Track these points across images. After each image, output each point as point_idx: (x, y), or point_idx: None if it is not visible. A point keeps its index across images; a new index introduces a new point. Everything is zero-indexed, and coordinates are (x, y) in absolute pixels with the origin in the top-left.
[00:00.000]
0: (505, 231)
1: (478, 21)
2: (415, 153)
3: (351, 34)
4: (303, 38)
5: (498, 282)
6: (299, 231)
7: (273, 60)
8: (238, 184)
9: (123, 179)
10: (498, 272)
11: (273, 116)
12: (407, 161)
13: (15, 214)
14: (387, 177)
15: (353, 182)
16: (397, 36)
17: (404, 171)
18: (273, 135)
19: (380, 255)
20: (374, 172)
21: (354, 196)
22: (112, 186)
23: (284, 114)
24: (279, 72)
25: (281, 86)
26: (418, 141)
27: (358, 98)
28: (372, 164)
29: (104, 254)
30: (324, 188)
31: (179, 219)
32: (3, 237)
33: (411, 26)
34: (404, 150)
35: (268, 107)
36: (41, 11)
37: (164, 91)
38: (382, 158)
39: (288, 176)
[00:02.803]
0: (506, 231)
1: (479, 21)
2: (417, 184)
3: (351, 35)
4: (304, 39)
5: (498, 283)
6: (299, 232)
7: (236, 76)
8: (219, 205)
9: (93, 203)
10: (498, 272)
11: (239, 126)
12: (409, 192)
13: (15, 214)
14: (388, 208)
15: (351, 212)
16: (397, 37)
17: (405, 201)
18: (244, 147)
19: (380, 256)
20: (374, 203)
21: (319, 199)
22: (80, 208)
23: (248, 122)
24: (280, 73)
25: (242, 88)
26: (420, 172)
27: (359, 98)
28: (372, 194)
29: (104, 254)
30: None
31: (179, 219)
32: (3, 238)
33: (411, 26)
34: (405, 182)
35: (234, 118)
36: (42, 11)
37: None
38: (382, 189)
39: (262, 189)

• • •

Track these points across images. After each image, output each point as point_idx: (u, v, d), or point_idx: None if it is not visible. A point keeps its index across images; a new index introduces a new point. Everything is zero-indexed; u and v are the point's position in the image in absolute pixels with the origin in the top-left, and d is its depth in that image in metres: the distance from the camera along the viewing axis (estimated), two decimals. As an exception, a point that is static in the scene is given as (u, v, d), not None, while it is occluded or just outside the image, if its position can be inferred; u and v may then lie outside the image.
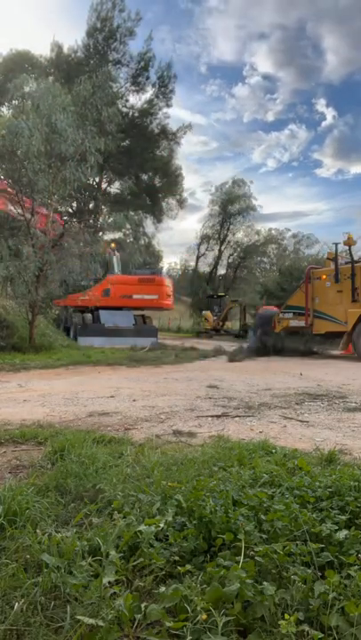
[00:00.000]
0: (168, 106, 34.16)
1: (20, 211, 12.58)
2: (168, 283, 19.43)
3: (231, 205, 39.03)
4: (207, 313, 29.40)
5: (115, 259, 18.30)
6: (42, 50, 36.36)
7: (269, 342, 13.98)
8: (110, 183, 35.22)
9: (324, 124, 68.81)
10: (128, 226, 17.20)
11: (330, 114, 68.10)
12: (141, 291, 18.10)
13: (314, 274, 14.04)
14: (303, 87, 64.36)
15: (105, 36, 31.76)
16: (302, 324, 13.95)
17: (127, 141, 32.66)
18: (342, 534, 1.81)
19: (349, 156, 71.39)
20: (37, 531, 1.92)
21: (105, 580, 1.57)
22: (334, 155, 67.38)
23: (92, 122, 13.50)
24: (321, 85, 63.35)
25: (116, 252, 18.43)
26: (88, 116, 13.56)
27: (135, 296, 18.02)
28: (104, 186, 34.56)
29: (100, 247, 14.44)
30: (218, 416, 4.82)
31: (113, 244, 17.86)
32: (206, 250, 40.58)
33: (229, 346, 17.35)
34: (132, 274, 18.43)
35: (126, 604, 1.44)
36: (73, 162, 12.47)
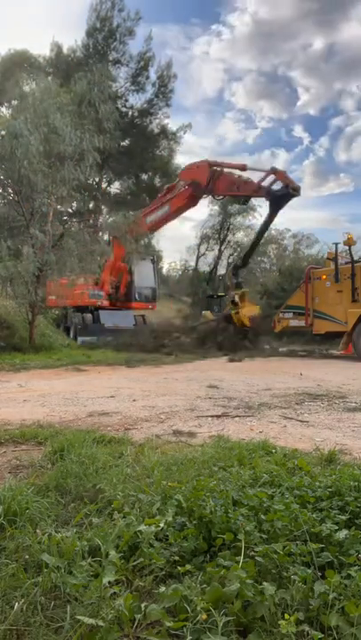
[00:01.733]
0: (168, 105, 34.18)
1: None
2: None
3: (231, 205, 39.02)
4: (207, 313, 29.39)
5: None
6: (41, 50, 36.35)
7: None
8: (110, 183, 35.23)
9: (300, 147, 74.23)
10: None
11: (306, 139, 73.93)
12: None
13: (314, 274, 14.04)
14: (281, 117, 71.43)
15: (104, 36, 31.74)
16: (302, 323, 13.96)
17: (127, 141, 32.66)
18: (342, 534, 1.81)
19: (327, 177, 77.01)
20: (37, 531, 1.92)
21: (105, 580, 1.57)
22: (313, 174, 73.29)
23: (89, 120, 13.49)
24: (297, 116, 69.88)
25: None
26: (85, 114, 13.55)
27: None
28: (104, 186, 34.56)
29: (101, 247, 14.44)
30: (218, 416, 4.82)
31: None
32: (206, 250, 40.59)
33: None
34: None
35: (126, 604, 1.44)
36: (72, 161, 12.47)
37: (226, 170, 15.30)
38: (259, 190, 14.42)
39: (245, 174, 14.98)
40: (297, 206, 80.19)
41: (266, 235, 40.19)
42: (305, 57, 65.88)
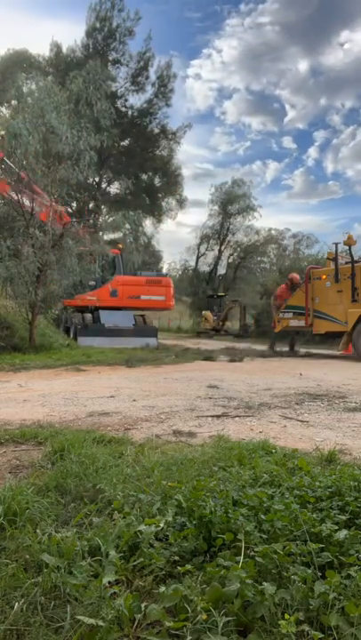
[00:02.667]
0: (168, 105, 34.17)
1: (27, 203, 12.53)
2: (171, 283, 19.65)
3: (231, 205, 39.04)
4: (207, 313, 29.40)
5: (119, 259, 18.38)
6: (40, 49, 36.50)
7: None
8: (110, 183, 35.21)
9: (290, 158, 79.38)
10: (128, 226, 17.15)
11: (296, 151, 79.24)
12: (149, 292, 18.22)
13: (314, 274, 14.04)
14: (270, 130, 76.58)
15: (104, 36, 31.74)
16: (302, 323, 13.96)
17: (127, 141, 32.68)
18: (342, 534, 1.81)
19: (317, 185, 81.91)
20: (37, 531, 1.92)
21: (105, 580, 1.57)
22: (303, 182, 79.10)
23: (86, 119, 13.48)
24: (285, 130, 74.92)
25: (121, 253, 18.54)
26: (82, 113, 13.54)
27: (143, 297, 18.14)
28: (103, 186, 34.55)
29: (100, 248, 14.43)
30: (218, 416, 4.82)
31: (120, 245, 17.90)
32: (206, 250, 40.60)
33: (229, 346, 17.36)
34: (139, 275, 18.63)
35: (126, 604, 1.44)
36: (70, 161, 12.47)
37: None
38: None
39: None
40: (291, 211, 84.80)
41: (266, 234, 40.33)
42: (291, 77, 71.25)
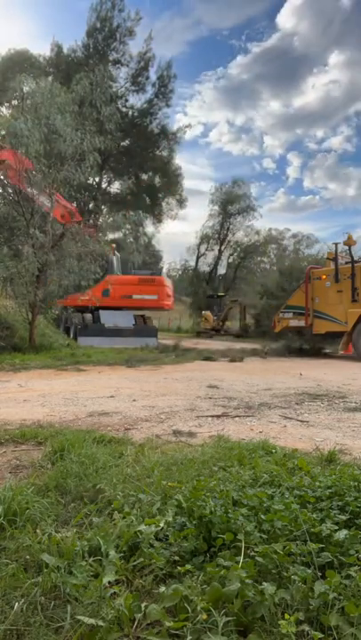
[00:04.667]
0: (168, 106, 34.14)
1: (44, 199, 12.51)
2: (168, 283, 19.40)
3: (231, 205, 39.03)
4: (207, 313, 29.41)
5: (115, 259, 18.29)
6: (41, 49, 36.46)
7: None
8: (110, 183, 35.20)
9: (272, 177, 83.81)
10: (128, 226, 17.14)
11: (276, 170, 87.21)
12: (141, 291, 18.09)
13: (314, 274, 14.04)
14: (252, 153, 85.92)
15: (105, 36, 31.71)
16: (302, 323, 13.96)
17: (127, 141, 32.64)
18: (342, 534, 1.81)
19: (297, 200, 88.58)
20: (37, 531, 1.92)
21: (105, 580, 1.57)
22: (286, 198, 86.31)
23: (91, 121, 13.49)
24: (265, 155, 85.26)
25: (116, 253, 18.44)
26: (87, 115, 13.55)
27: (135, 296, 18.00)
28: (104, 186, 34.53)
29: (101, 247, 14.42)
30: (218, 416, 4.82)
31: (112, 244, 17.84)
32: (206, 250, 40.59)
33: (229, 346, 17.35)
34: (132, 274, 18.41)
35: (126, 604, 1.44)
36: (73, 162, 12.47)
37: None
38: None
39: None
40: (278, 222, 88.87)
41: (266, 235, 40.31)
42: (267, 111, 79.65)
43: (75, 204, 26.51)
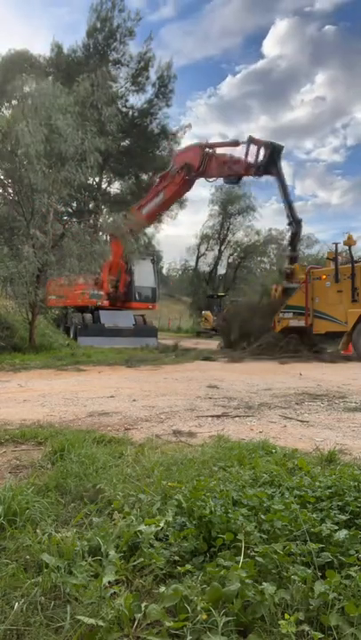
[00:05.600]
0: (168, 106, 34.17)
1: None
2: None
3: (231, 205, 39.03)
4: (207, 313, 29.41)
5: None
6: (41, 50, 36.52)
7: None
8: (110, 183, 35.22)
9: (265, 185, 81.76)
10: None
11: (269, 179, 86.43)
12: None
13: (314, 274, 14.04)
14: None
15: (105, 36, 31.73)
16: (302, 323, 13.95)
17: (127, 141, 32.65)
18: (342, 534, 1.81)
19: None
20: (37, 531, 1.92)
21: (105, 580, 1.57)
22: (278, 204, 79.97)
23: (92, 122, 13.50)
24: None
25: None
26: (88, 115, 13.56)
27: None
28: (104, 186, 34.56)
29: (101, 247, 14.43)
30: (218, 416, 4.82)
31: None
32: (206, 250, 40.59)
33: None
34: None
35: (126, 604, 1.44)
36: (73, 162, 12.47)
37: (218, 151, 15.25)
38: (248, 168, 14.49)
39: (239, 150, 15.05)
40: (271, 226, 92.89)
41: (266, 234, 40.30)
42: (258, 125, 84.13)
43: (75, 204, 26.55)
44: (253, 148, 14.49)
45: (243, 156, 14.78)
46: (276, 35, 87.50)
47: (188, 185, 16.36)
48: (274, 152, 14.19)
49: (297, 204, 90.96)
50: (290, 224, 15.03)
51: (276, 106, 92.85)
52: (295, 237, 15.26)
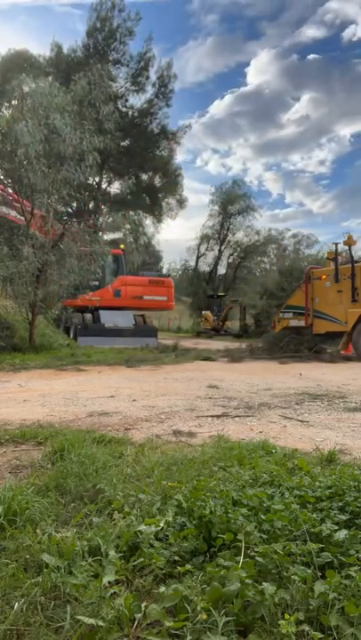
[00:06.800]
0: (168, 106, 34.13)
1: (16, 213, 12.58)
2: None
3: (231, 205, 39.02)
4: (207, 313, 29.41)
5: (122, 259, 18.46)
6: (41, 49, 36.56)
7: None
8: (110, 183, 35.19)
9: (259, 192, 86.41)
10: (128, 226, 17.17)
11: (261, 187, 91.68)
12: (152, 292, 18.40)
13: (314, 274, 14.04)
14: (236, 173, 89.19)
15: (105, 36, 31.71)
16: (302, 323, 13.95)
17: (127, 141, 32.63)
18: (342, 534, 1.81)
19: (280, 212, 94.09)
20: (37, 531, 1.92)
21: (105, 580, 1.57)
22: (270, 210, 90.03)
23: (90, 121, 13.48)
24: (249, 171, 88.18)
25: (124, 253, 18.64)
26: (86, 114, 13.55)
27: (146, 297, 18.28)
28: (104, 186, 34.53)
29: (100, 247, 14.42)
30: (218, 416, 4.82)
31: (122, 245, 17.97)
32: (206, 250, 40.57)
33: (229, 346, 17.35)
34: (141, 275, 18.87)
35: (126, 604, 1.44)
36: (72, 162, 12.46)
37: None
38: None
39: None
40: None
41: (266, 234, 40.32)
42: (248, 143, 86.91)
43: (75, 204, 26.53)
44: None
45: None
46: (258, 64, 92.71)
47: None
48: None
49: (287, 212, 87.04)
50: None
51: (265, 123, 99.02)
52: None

• • •

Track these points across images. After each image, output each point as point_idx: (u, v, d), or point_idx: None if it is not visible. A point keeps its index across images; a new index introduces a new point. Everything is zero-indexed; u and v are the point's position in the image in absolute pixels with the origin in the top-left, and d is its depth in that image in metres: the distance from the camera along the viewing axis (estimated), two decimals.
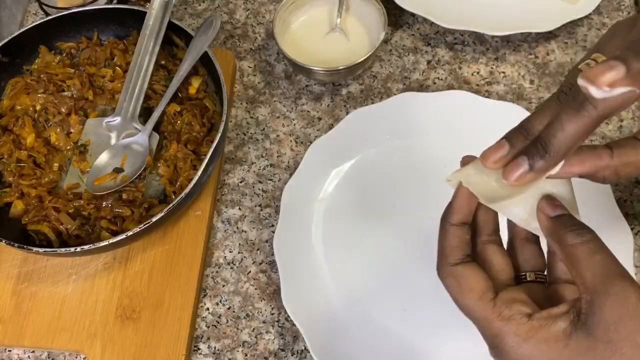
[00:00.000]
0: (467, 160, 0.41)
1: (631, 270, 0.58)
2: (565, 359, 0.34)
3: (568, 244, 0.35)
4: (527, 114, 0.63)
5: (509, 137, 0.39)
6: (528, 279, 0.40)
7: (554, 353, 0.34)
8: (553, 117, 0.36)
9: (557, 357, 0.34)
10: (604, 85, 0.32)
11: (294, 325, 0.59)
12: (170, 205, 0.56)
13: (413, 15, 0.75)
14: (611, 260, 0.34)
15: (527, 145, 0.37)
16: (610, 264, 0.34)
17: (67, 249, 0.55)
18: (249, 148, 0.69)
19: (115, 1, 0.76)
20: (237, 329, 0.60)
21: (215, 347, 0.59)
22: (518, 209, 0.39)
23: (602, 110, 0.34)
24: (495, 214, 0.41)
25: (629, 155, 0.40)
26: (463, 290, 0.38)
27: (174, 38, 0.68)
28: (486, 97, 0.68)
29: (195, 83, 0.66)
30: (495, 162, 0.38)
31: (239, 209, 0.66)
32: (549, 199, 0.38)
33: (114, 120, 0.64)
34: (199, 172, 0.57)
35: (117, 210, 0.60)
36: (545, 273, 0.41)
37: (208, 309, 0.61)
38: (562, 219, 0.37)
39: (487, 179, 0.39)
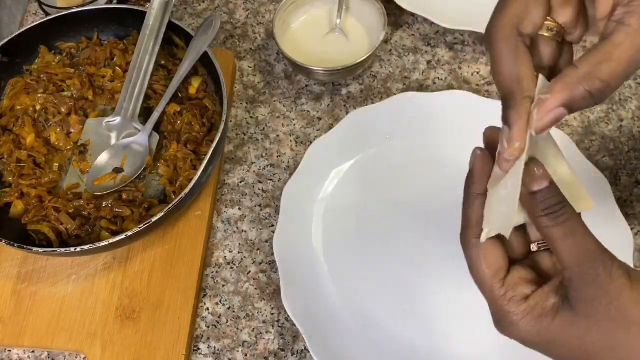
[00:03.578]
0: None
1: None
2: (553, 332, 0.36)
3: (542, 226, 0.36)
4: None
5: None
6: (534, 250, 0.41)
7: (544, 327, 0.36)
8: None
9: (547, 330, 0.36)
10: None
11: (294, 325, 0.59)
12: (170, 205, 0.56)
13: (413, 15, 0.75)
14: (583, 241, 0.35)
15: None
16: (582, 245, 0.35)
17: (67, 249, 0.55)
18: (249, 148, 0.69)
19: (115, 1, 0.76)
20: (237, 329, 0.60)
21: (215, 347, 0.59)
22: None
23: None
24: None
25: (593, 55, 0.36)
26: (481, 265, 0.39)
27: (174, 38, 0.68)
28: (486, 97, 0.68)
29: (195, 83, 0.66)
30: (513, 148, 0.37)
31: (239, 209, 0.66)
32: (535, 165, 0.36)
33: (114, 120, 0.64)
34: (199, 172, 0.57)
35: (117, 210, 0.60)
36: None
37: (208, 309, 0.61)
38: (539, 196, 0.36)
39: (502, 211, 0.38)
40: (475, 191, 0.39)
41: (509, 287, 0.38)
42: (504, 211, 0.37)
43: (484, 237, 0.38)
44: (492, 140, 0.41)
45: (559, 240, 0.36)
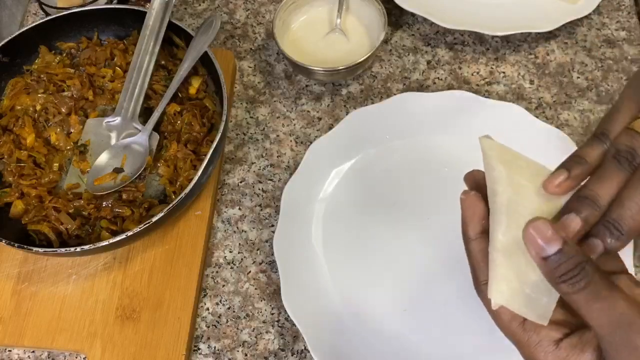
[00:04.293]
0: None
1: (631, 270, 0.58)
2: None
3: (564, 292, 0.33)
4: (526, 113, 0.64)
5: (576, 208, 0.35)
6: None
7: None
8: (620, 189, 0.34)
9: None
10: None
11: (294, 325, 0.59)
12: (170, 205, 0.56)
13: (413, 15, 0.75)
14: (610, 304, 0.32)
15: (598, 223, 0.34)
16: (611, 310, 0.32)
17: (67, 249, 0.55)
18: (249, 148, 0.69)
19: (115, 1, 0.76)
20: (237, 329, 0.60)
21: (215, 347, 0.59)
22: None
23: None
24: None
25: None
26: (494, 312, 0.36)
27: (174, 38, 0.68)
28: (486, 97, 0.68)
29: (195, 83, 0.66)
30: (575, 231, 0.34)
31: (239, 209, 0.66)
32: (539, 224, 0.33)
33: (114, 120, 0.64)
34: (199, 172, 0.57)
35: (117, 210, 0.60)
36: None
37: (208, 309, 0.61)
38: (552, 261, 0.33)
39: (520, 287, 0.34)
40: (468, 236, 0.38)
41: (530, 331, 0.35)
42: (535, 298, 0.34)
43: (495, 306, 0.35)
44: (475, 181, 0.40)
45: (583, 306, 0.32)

• • •

Brief:
Above are records; repeat only the lines starting at the line with "17: (404, 171)" and ending at the line with "39: (288, 176)", exactly as they appear, both included.

Task solution:
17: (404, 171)
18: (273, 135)
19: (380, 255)
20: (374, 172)
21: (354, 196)
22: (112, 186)
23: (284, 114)
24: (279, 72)
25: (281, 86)
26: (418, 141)
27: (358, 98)
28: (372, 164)
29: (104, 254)
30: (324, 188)
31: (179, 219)
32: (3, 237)
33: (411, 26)
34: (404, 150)
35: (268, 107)
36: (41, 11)
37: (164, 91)
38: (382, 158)
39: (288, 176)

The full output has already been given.